- _How to complete this task_:
In the records that follow, find each line with "print" and pull it out.

(Multi-frame change data)
☆ ☆ ☆
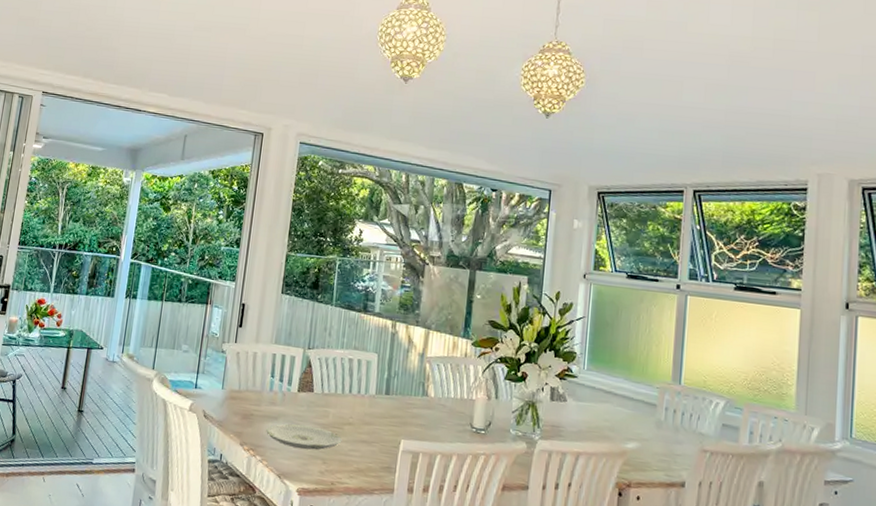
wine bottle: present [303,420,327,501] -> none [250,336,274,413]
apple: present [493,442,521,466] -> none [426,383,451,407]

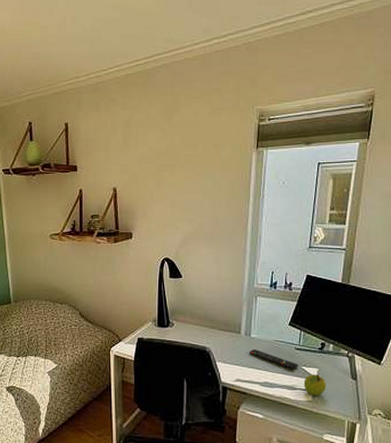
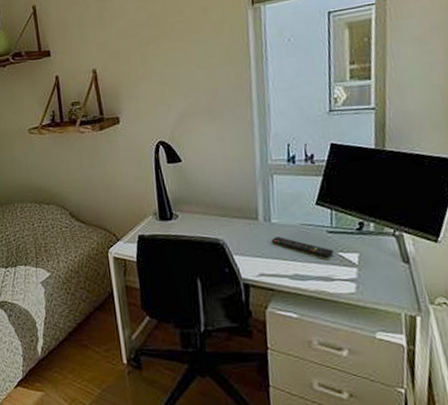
fruit: present [303,374,327,397] -> none [342,260,373,287]

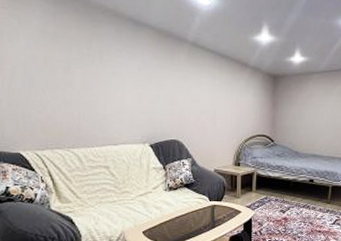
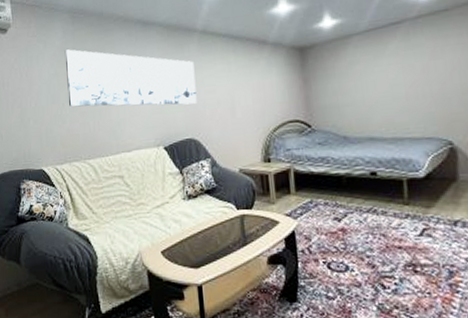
wall art: none [44,32,183,109] -> present [64,49,197,107]

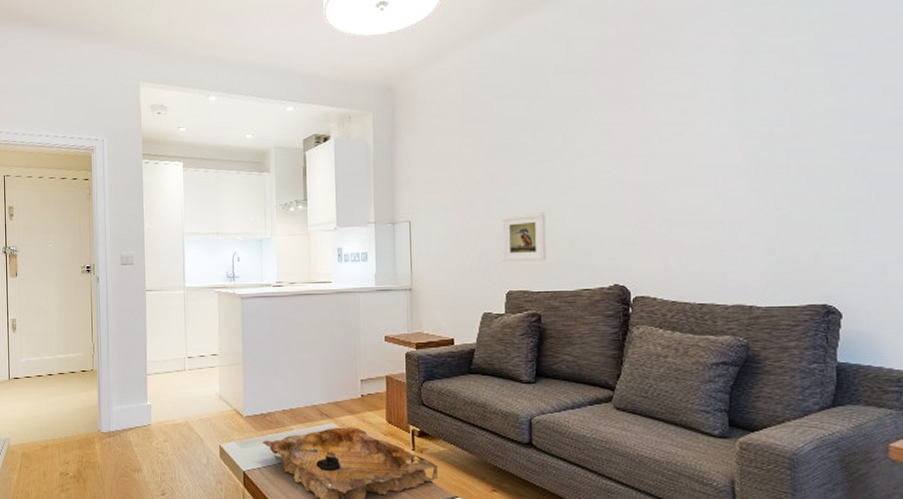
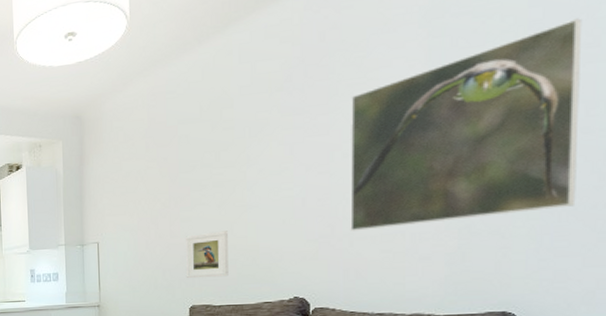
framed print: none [666,13,889,217] -> present [350,18,583,231]

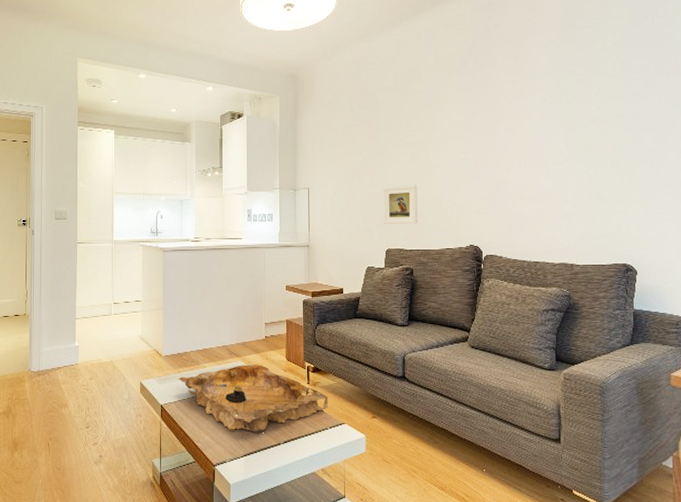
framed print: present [350,18,583,231] -> none [510,41,669,191]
☆ ☆ ☆
- _Written solution_:
framed print: none [666,13,889,217] -> present [350,18,583,231]
framed print: present [350,18,583,231] -> none [510,41,669,191]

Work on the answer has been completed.